Alarming news sweeps along the coast.
Métropole is an important looking monthly, printed on shiny paper and circulating - for our purposes - in the areas of Toulon, Hyères and La Seyne.
The front page of the current edition, tells of Nicolas Sarkozy's emphatic Blue Wave - the one he did get, in the presidentials, as opposed to the one he (small hurrah) didn't, in the parliamentaries.
The main picture illustrates a feature on that old standby, property prices, and we are also directed towards a piece about the flower market of Hyères that manages to clock up 150 million of sales a year.
Not flagged on page one is a short article linked to that cover story about property prices. Les étrangers toujours très présents, runs the headline.
Beneath, the sub-heading Welcome In Lorgues - no translation was thought necessary - Olivier Stéphan tells of the Var town where the Brits are not just coming, but have come, seen and conquered.
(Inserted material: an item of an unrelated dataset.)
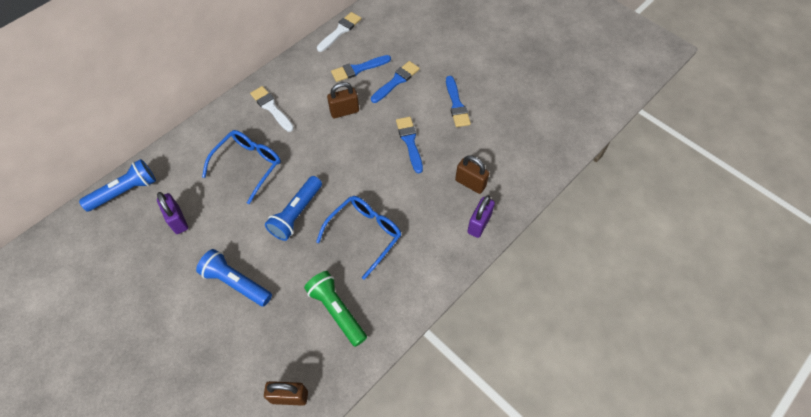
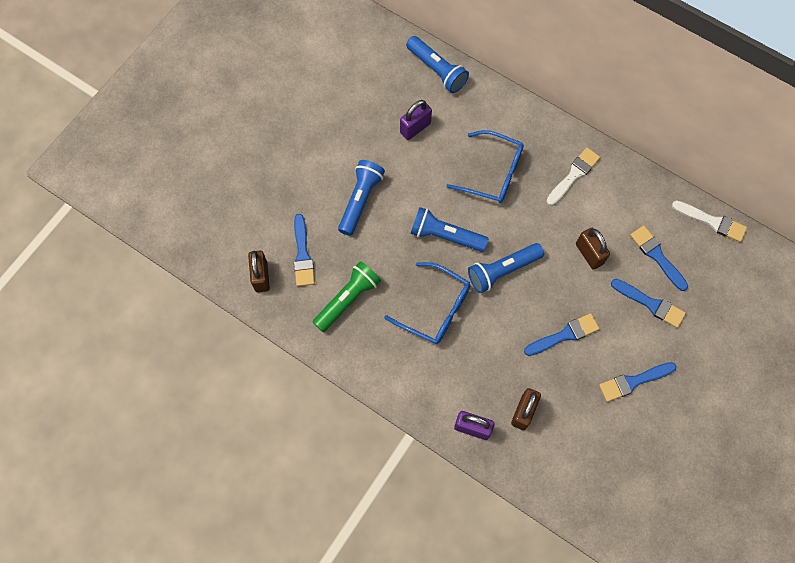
camera: 80 degrees right, 10 degrees up
(277, 348) = (303, 254): none -> blue brush
(342, 175) = (502, 270): none -> blue flashlight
This little place, 40 miles or so into the Toulon hinterland and approached by a lush, almost Dordogne-like road from Vidauban, has effectively become an English colony "in the manner of certain little towns in south-western France", asserts the author.
Seduced by the quality of life, waves of Brits have chosen to settle there, says M Stéphan before adding:
Word of mouth has done the rest. More and more subjects of Her Majesty the Queen have abandoned the London fog for the sunshine of the Midi, to the extent that British citizens are now in the majority. And not without posing some genuine problems for the local infrastructure, notably school admissions for the children of these adopted Varois (people of the Var).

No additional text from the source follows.